Lab Product News
News

McMaster to create Canada’s first library of human embryonic stem cells


Hamilton, ON – Canada will have its first human embryonic stem cell library, based at McMaster University, thanks to a multi-million-dollar commitment from Hamilton businessman David Braley.

The library is one component in a $50-million gift that includes three components, which are:

– $15-million for the stem cell library. This will allow scientists in the university’s Michael G DeGroote School of Medicine to dramatically amplify their research investigating the potential of human embryonic stem cells. This initiative will be led by stem cell biologist, Dr Mick Bhatia, a renowned leader in human stem cell research. Partnering with the Bhatia team of scientists will be Dr David Andrews and his biochemistry group. This library will serve as a platform for stem cell study and therapeutics and has already attracted industry support.

– A $25-million endowment fund for research or capital. The intent of this fund is to allow flexibility to respond to new opportunities and to pursue research that holds the greatest promise to improve health. Because medical discoveries are often unexpected and sometimes unpredictable, this fund will allow the researchers greater opportunity to build on their discoveries as they happen.

– $10 million for a Family Medicine Centre that will be led by Dr David Price, chair of McMaster’s department of family medicine.

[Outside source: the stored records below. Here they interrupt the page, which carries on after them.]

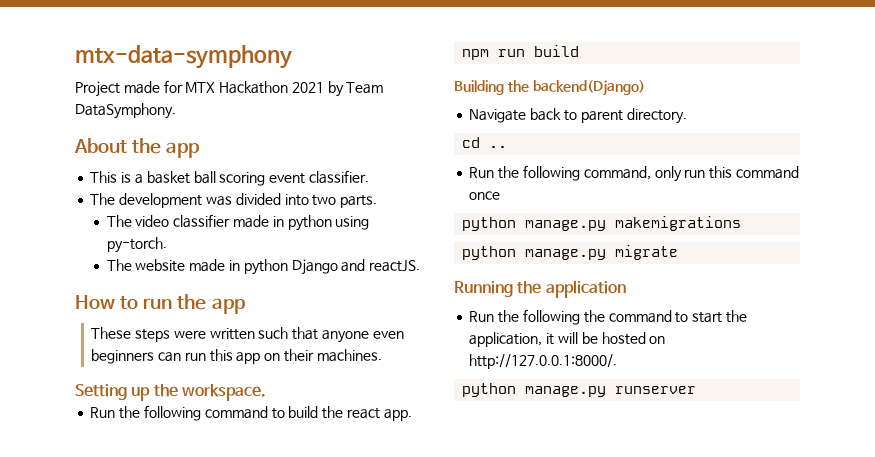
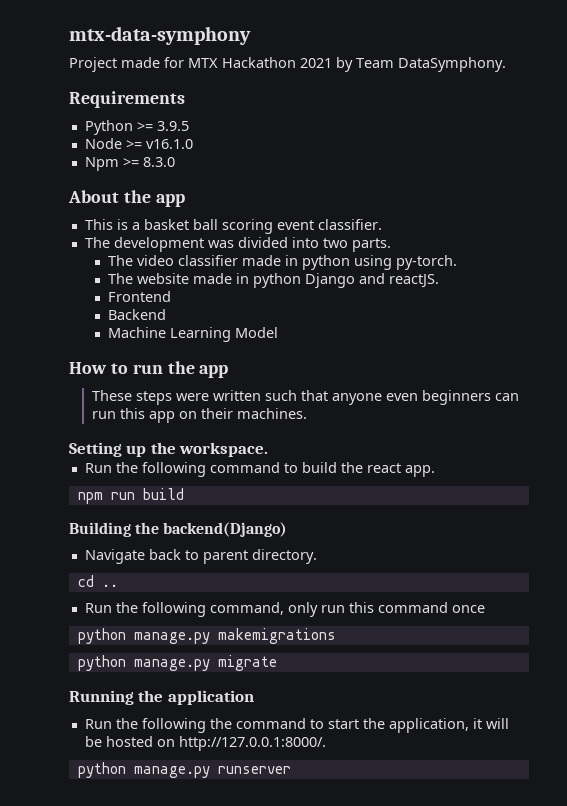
(176, 111) none -> [69,91,185,108] [84,120,189,135] [84,138,193,149] [84,157,175,171] // Requirements // Python >= 3.9.5 // Node >= v16.1.0 // Npm >= 8.3.0
(421, 266) none -> [108,291,172,302] [108,309,167,320] [108,327,279,342] // Frontend // Backend // Machine Learning Model

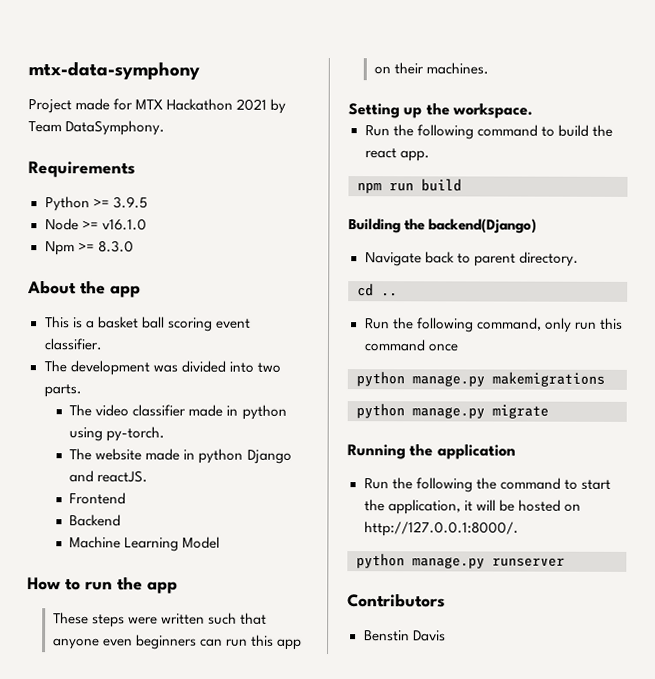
(291, 770) none -> [347,593,446,608] [363,630,446,642] // Contributors // Benstin Davis

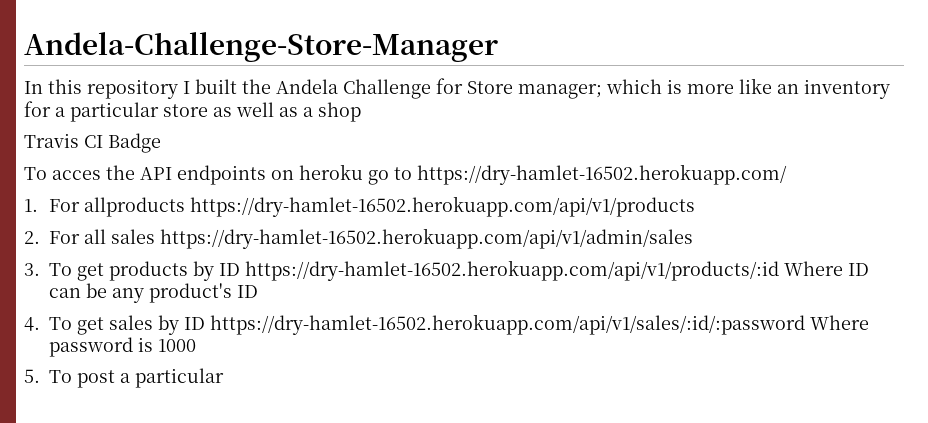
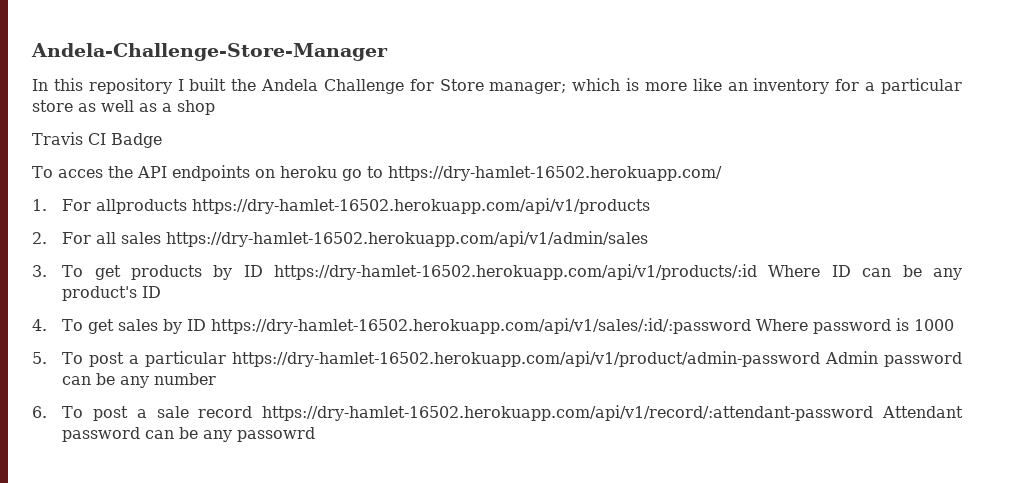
(224, 378) none -> [232,351,962,367] [62,373,217,388] [32,405,963,421] [62,427,316,442] https://dry-hamlet-16502.herokuapp.com/api/v1/product/admin-password Admin password can be any number // 6. To post a sale record https://dry-hamlet-16502.herokuapp.com/api/v1/record/:attendant-password Attendant password can be any passowrd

“This commitment to the Michael G DeGroote School of Medicine is an investment in education and health care for the people of Hamilton, Ontario and Canada,” says Mr Braley. “I see this as seed money that should be amplified by our government and industry to continue to build the medical school, the Faculty of Health Sciences, McMaster University, and the Hamilton region.

“Working with human embryonic stem cells is prohibitively difficult, so there are very few places in the world with the trained scientists, experience and the specialized infrastructure to overcome the barriers to success. McMaster is one of those places,” says Dr Bhatia, who is also scientific director of the McMaster Stem Cell and Cancer Research Institute. “This is a distinct investment opportunity, and David Braley sees our vision of creating a platform for significant innovations in stem cell based tissue repair and novel therapeutics to eradicate human cancer.”